Les prisonniers, eux aussi, se révoltent ouvertement contre les pièges mortels surpeuplés dans lesquels ils sont contraints de vivre. Des émeutes et des soulèvements ont eu lieu dans vingt-huit prisons italiennes au début du mois de mars, lorsque la maladie a commencé à se répandre parmi les détenus. À Bologne, après une évasion massive, huit prisonniers ont été abattus. Treize prisonniers sont morts pendant la vague de révoltes, beaucoup d’entre eux ont été abattus, et d’autres dans des circonstances contestées.
Valerio était devant la prison de Milan, en train de manifester. Les prisonniers étaient sur les toits, en train de crier, et ils avaient mis le feu à une partie de la prison. C’est là que Valerio et d’autres camarades se sont rencontrés et ont décidé que cette lutte n’était pas comme les autres auxquelles ils avaient participé et qu’elle allait nécessiter de nouvelles tactiques et de nouvelles idées. Pour l’instant, l’accent est mis sur l’aide mutuelle, sur la survie dans des conditions désespérées, mais avec le respect que les brigades gagnent en distribuant des provisions, des médicaments et des masques, à l’avenir, beaucoup de choses pourraient devenir possibles. Il viendra un moment où il sera à nouveau sûr d’être dans les rues en nombre, où l’épidémie se sera calmée, et alors viendra le moment de rendre des comptes aux responsables, aux politiciens qui ont vidé les systèmes de santé et aux employeurs qui ont mis leurs travailleurs en danger. Si vous regardez les endroits où l’épidémie est la plus grave, ce sont aussi ceux où le capital italien est le plus concentré, où les plus grandes entreprises sont basées et où le plus grand nombre de travailleurs travaillent dur. Bergame, où l’épidémie est la plus grave, est un centre industriel qui produit du fer, du béton et du marbre, ainsi que des textiles et des métaux raffinés. Les crématoriums se sont effondrés et l’armée a été appelée pour enlever les corps.

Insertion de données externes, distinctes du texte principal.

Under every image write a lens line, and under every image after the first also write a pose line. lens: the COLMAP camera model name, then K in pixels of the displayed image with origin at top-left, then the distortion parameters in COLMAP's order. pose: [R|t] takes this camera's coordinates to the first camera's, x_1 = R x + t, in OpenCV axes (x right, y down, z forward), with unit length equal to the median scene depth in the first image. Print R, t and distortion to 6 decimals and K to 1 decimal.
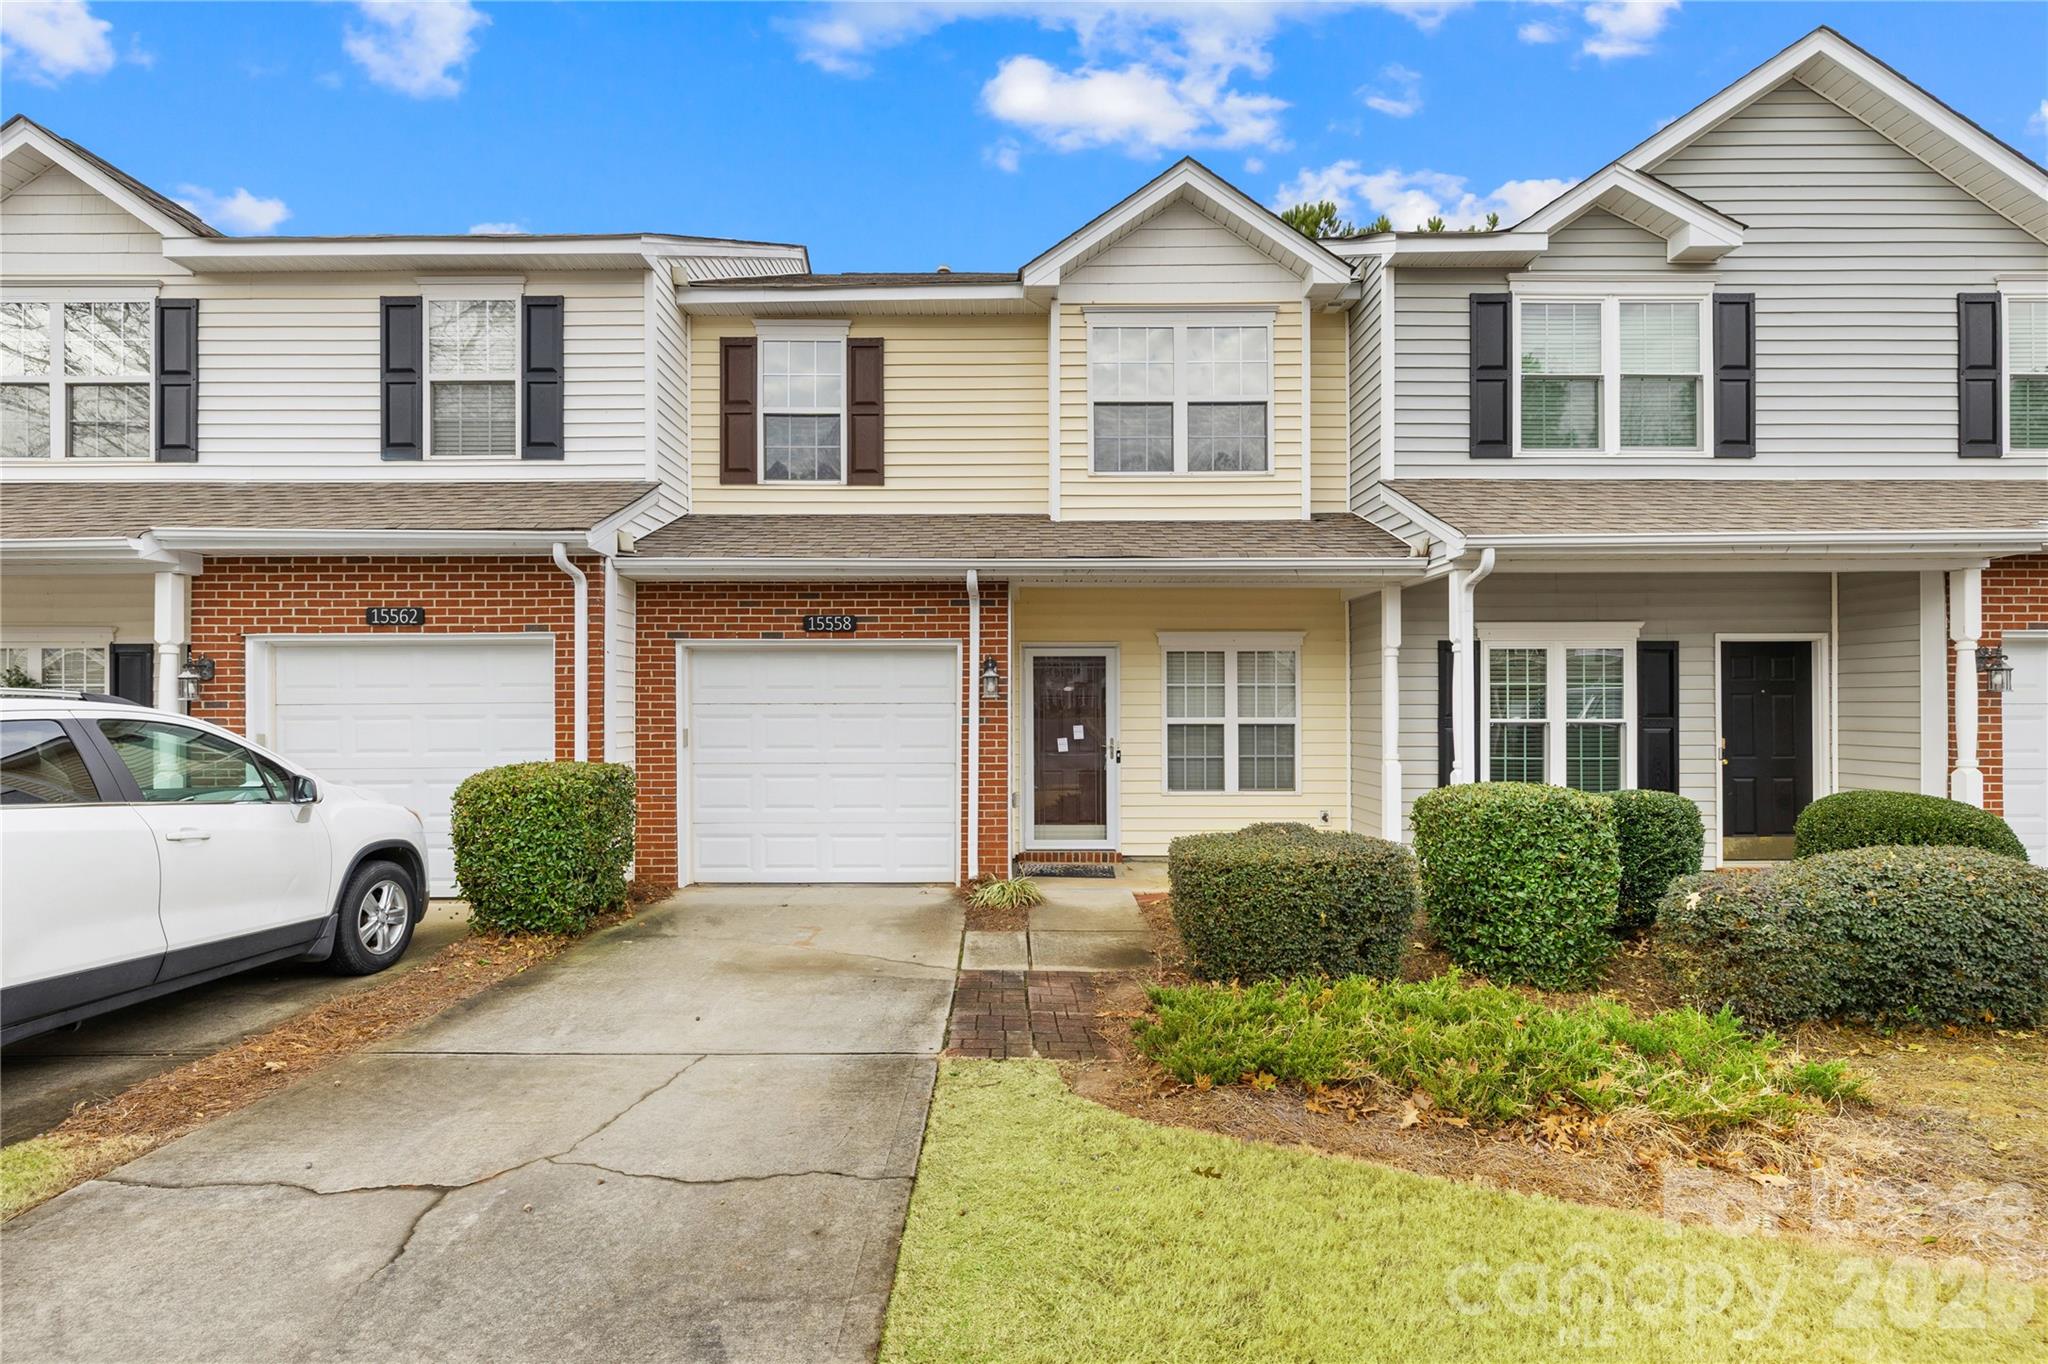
lens RADIAL K [[856.1, 0, 1024.0], [0, 856.1, 698.0], [0, 0, 1]] dist [-0.000194, -0.000122]
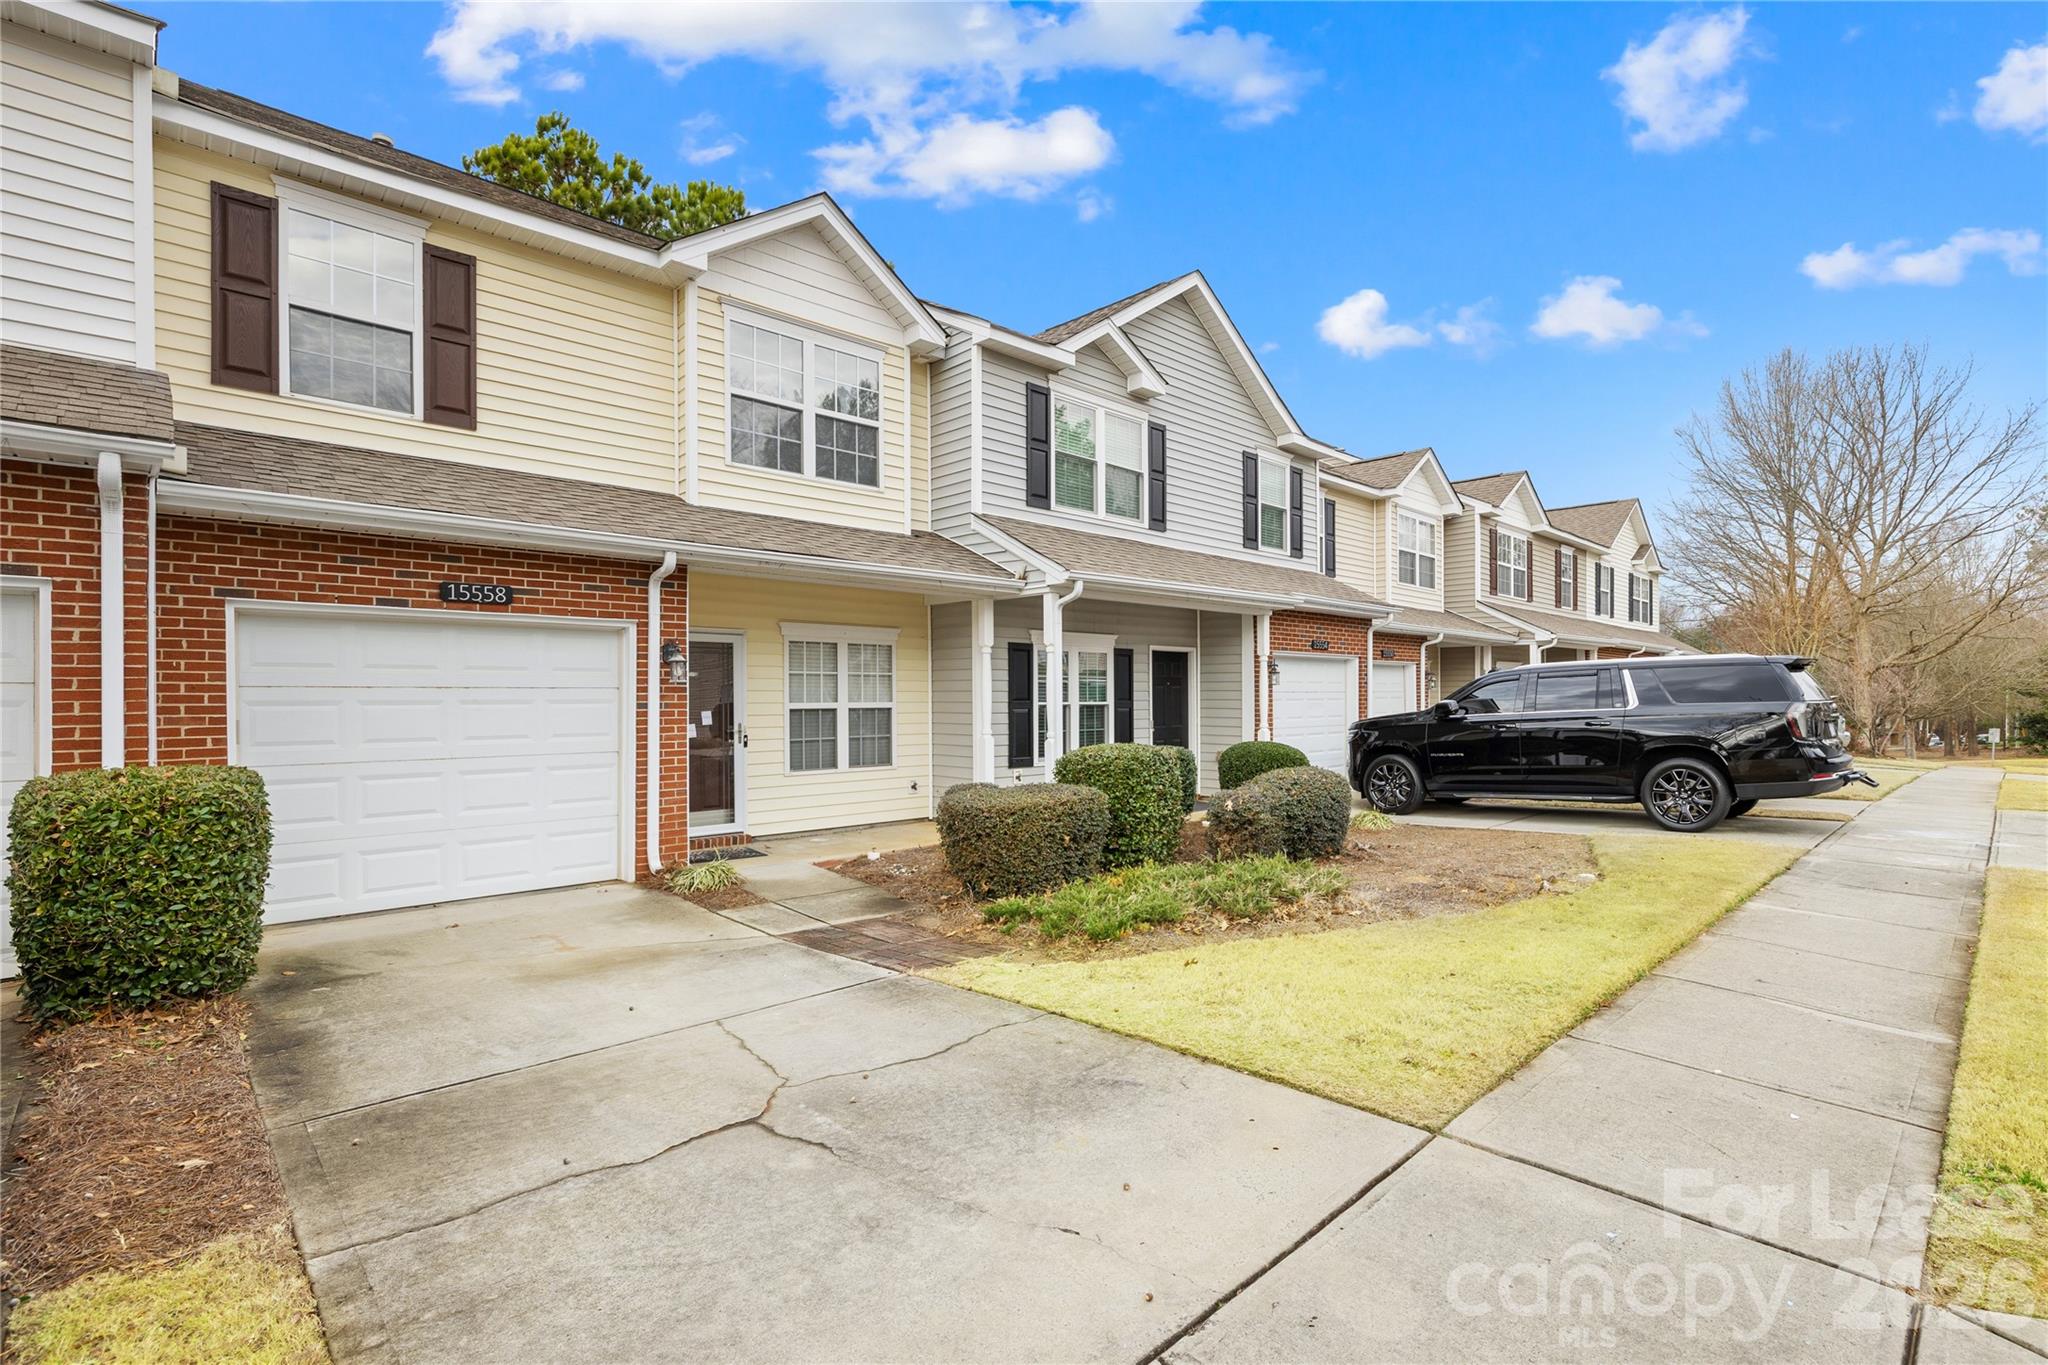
lens RADIAL K [[913.6, 0, 1024.0], [0, 913.6, 682.5], [0, 0, 1]] dist [-0.002111, -0.000157]
pose [[0.736620, 0.010626, 0.676223, -0.442042], [-0.007346, 0.999943, -0.007711, 0.004761], [-0.676267, 0.000712, 0.736657, -0.039805]]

Le plus important, nous dit-il, est d’agir avec éthique, de faire face à la situation, et de montrer que les groupes autonomes sont de meilleurs fournisseurs que le gouvernement, de meilleurs soignants que les employeurs, plus à même de répondre aux besoins qui existent. Vous le faites en montrant que vous êtes organisés et sérieux. Une fois cette confiance et cette crédibilité établies, les partisans peuvent montrer que ceux qui sont morts du virus étaient des victimes du capitalisme et non des victimes d’un accident du destin. Une pandémie est une occasion unique, elle se propage partout parmi les gens et crée ainsi une situation commune à beaucoup, partout dans le monde. Il est temps de construire les brigades.